Without any pictures, the records below should be reproduced exactly.

Transcribed page contents:
————
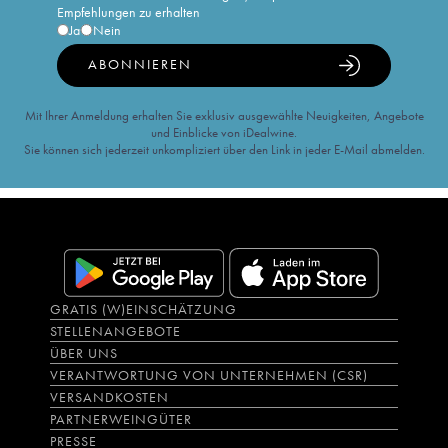
Empfehlungen zu erhalten
Ja
Nein
ABONNIEREN
Mit Ihrer Anmeldung erhalten Sie exklusiv ausgewählte Neuigkeiten, Angebote
und Einblicke von iDealwine.
Sie können sich jederzeit unkompliziert über den Link in jeder E-Mail abmelden.
GRATIS (W)EINSCHÄTZUNG
STELLENANGEBOTE
ÜBER UNS
VERANTWORTUNG VON UNTERNEHMEN (CSR)
VERSANDKOSTEN
PARTNERWEINGÜTER
PRESSE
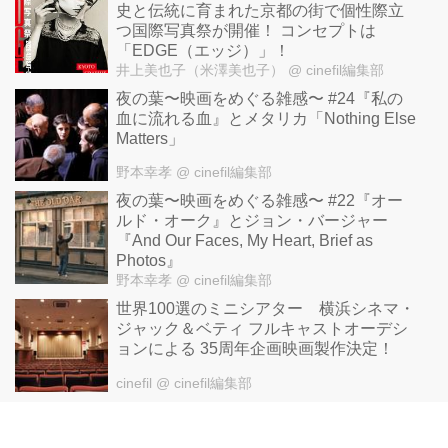
史と伝統に育まれた京都の街で個性際立
つ国際写真祭が開催！ コンセプトは
「EDGE（エッジ）」！
井上美也子（米澤美也子）
@ cinefil編集部
夜の葉〜映画をめぐる雑感〜 #24『私の
血に流れる血』とメタリカ「Nothing Else
Matters」
野本幸孝
@ cinefil編集部
夜の葉〜映画をめぐる雑感〜 #22『オー
ルド・オーク』とジョン・バージャー
『And Our Faces, My Heart, Brief as
Photos』
野本幸孝
@ cinefil編集部
世界100選のミニシアター 横浜シネマ・
ジャック＆ベティ フルキャストオーデシ
ョンによる 35周年企画映画製作決定！
cinefil
@ cinefil編集部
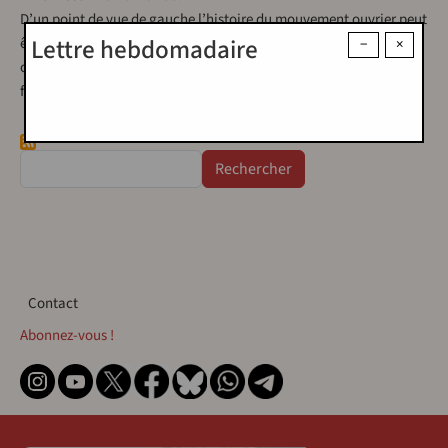
D’un point de vue de gauche l’histoire du mouvement ouvrier peut
Lettre hebdomadaire
être regardée comme une longue et laborieuse lutte de la classe
−
×
ouvrière (1) pour son autodétermination, dont l’expression
finale…
Rechercher
Contact
Contact
Abonnez-vous !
————
Written solution >>
Empfehlungen zu erhalten
Ja
Nein
ABONNIEREN
Mit Ihrer Anmeldung erhalten Sie exklusiv ausgewählte Neuigkeiten, Angebote
und Einblicke von iDealwine.
Sie können sich jederzeit unkompliziert über den Link in jeder E-Mail abmelden.
GRATIS (W)EINSCHÄTZUNG
STELLENANGEBOTE
ÜBER UNS
VERANTWORTUNG VON UNTERNEHMEN (CSR)
VERSANDKOSTEN
PARTNERWEINGÜTER
PRESSE
史と伝統に育まれた京都の街で個性際立
つ国際写真祭が開催！ コンセプトは
「EDGE（エッジ）」！
井上美也子（米澤美也子）
@ cinefil編集部
夜の葉〜映画をめぐる雑感〜 #24『私の
血に流れる血』とメタリカ「Nothing Else
Matters」
野本幸孝
@ cinefil編集部
夜の葉〜映画をめぐる雑感〜 #22『オー
ルド・オーク』とジョン・バージャー
『And Our Faces, My Heart, Brief as
Photos』
野本幸孝
@ cinefil編集部
世界100選のミニシアター 横浜シネマ・
ジャック＆ベティ フルキャストオーデシ
ョンによる 35周年企画映画製作決定！
cinefil
@ cinefil編集部
D’un point de vue de gauche l’histoire du mouvement ouvrier peut
Lettre hebdomadaire
être regardée comme une longue et laborieuse lutte de la classe
−
×
ouvrière (1) pour son autodétermination, dont l’expression
finale…
Rechercher
Contact
Contact
Abonnez-vous !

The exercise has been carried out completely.